Extracted page text data:

++++++++++

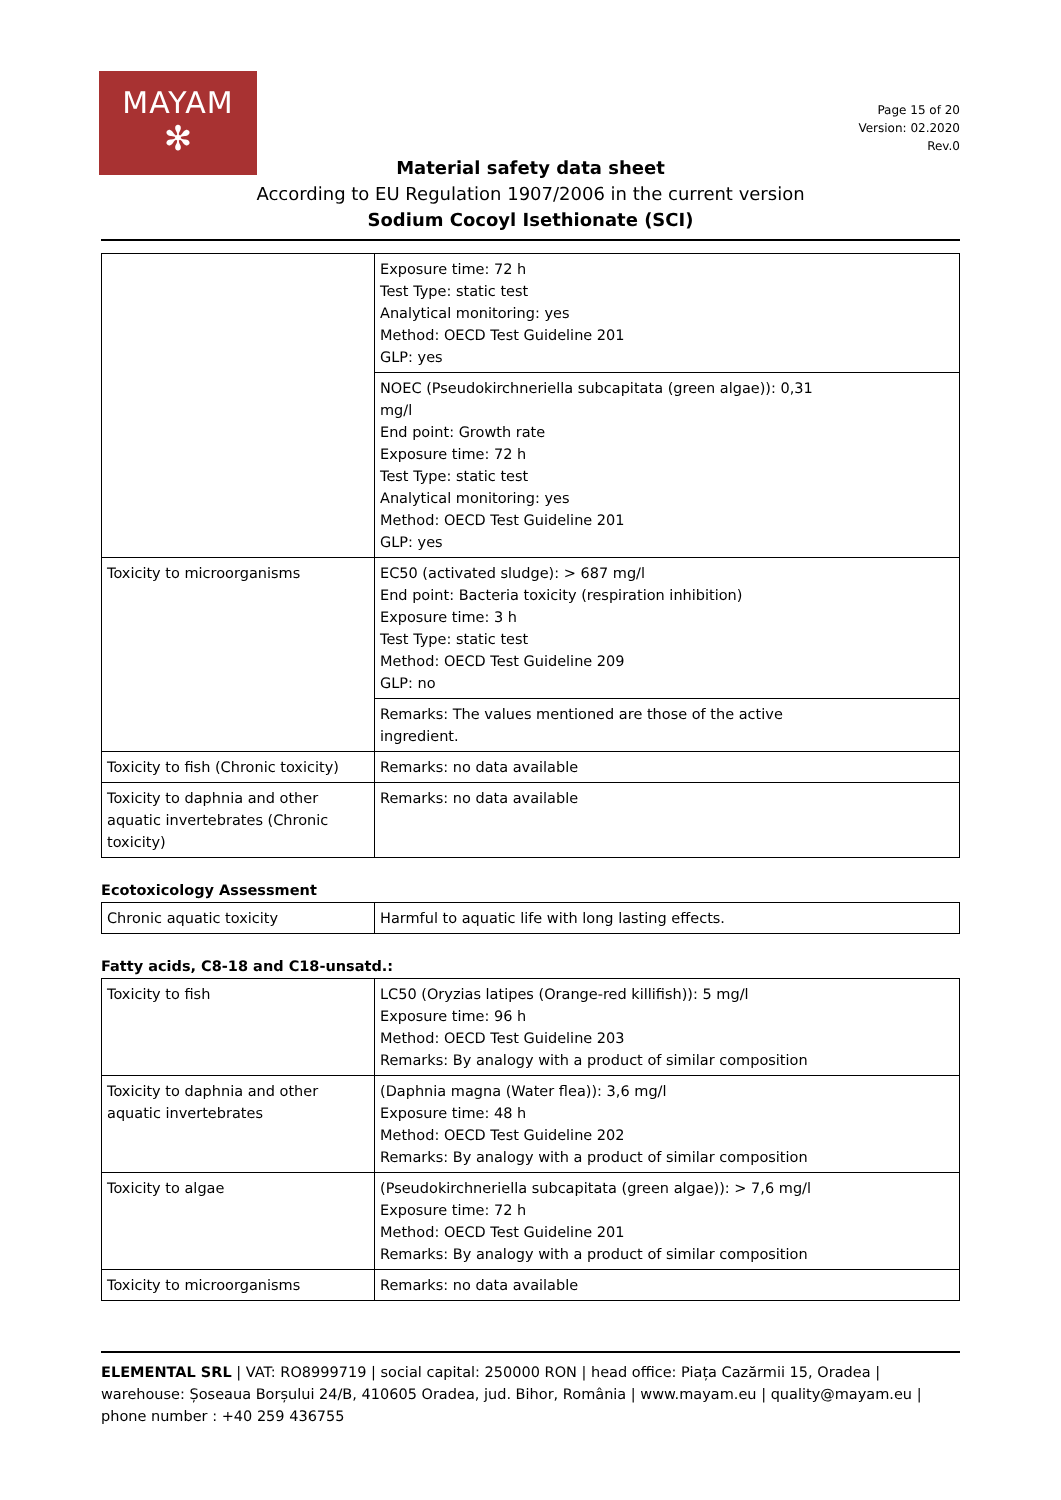MAYAM
✻
Page 15 of 20
Version: 02.2020
Rev.0
Material safety data sheet
According to EU Regulation 1907/2006 in the current version
Sodium Cocoyl Isethionate (SCI)
| | Exposure time: 72 h Test Type: static test Analytical monitoring: yes Method: OECD Test Guideline 201 GLP: yes |
| | NOEC (Pseudokirchneriella subcapitata (green algae)): 0,31 mg/l End point: Growth rate Exposure time: 72 h Test Type: static test Analytical monitoring: yes Method: OECD Test Guideline 201 GLP: yes |
| Toxicity to microorganisms | EC50 (activated sludge): > 687 mg/l End point: Bacteria toxicity (respiration inhibition) Exposure time: 3 h Test Type: static test Method: OECD Test Guideline 209 GLP: no |
| | Remarks: The values mentioned are those of the active ingredient. |
| Toxicity to fish (Chronic toxicity) | Remarks: no data available |
| Toxicity to daphnia and other aquatic invertebrates (Chronic toxicity) | Remarks: no data available |
Ecotoxicology Assessment
| Chronic aquatic toxicity | Harmful to aquatic life with long lasting effects. |
Fatty acids, C8-18 and C18-unsatd.:
| Toxicity to fish | LC50 (Oryzias latipes (Orange-red killifish)): 5 mg/l Exposure time: 96 h Method: OECD Test Guideline 203 Remarks: By analogy with a product of similar composition |
| Toxicity to daphnia and other aquatic invertebrates | (Daphnia magna (Water flea)): 3,6 mg/l Exposure time: 48 h Method: OECD Test Guideline 202 Remarks: By analogy with a product of similar composition |
| Toxicity to algae | (Pseudokirchneriella subcapitata (green algae)): > 7,6 mg/l Exposure time: 72 h Method: OECD Test Guideline 201 Remarks: By analogy with a product of similar composition |
| Toxicity to microorganisms | Remarks: no data available |
ELEMENTAL SRL | VAT: RO8999719 | social capital: 250000 RON | head office: Piața Cazărmii 15, Oradea | warehouse: Șoseaua Borșului 24/B, 410605 Oradea, jud. Bihor, România | www.mayam.eu | quality@mayam.eu | phone number : +40 259 436755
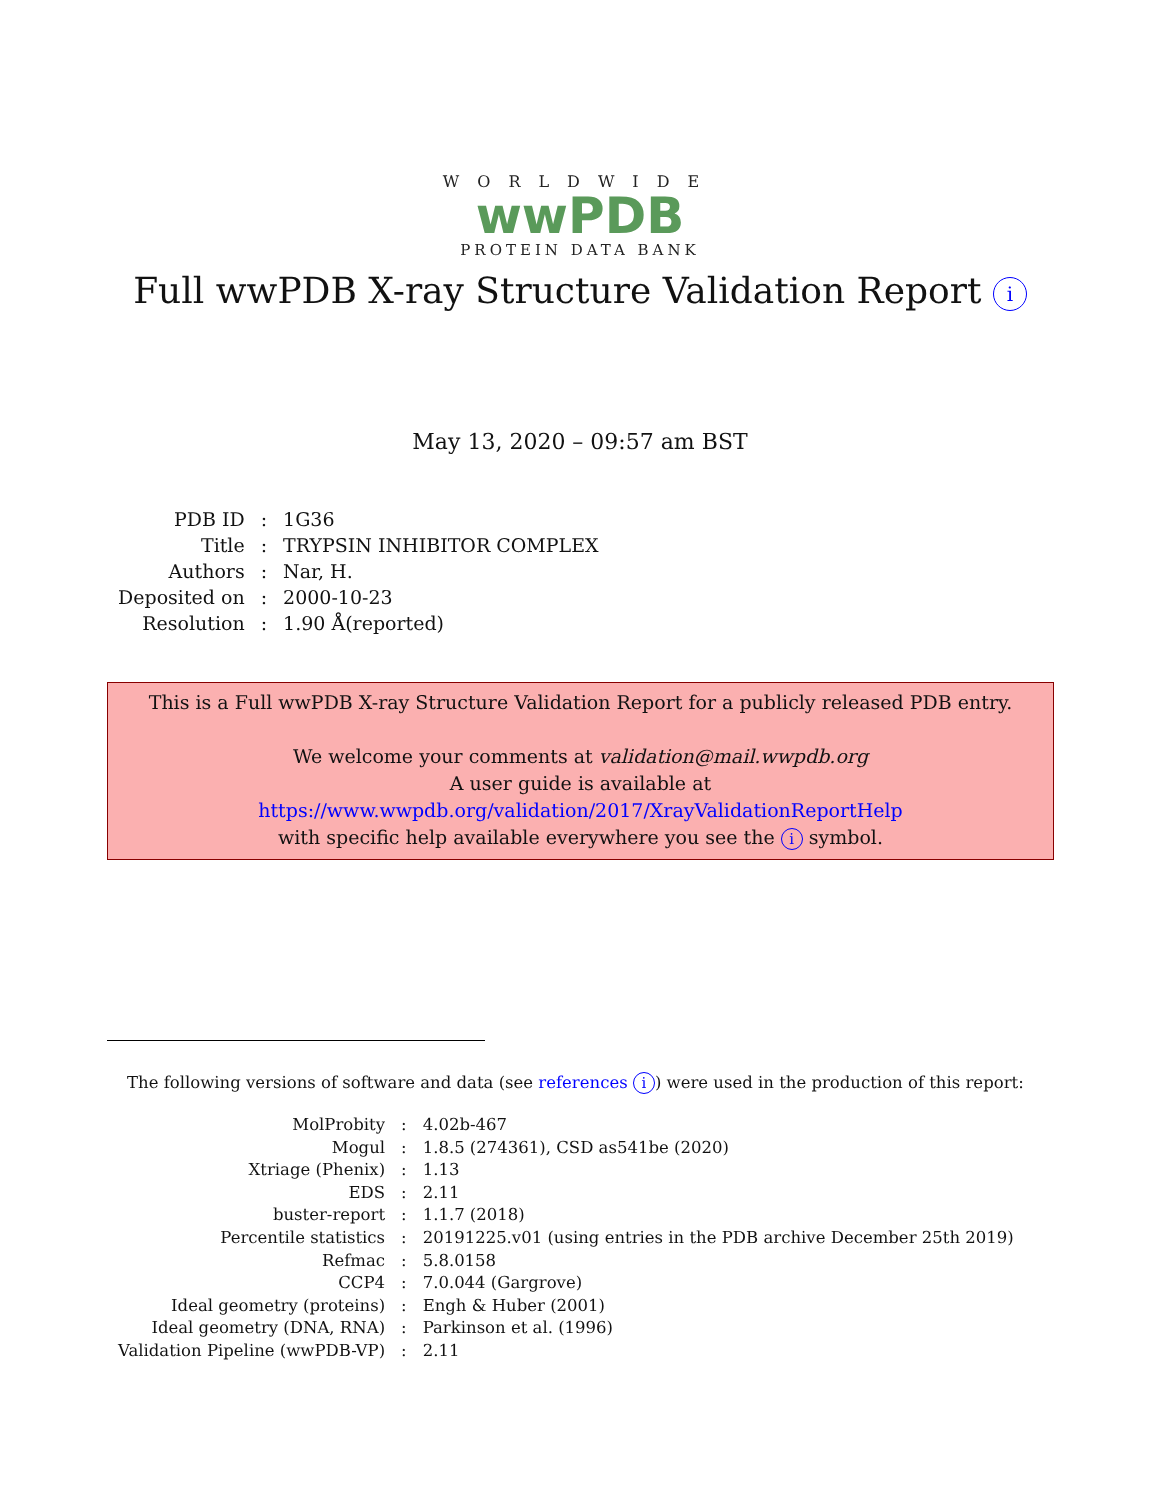WORLDWIDE
wwPDB
PROTEIN DATA BANK
Full wwPDB X-ray Structure Validation Report i
May 13, 2020 – 09:57 am BST
| PDB ID | : | 1G36 |
| Title | : | TRYPSIN INHIBITOR COMPLEX |
| Authors | : | Nar, H. |
| Deposited on | : | 2000-10-23 |
| Resolution | : | 1.90 Å(reported) |
This is a Full wwPDB X-ray Structure Validation Report for a publicly released PDB entry.
We welcome your comments at validation@mail.wwpdb.org
A user guide is available at
https://www.wwpdb.org/validation/2017/XrayValidationReportHelp
with specific help available everywhere you see the i symbol.
The following versions of software and data (see references i) were used in the production of this report:
| MolProbity | : | 4.02b-467 |
| Mogul | : | 1.8.5 (274361), CSD as541be (2020) |
| Xtriage (Phenix) | : | 1.13 |
| EDS | : | 2.11 |
| buster-report | : | 1.1.7 (2018) |
| Percentile statistics | : | 20191225.v01 (using entries in the PDB archive December 25th 2019) |
| Refmac | : | 5.8.0158 |
| CCP4 | : | 7.0.044 (Gargrove) |
| Ideal geometry (proteins) | : | Engh & Huber (2001) |
| Ideal geometry (DNA, RNA) | : | Parkinson et al. (1996) |
| Validation Pipeline (wwPDB-VP) | : | 2.11 |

++++++++++

EXERCISE DETAILS
Say only how many lines above contain "aquatic", with no other words.

EXERCISE SOLUTION
3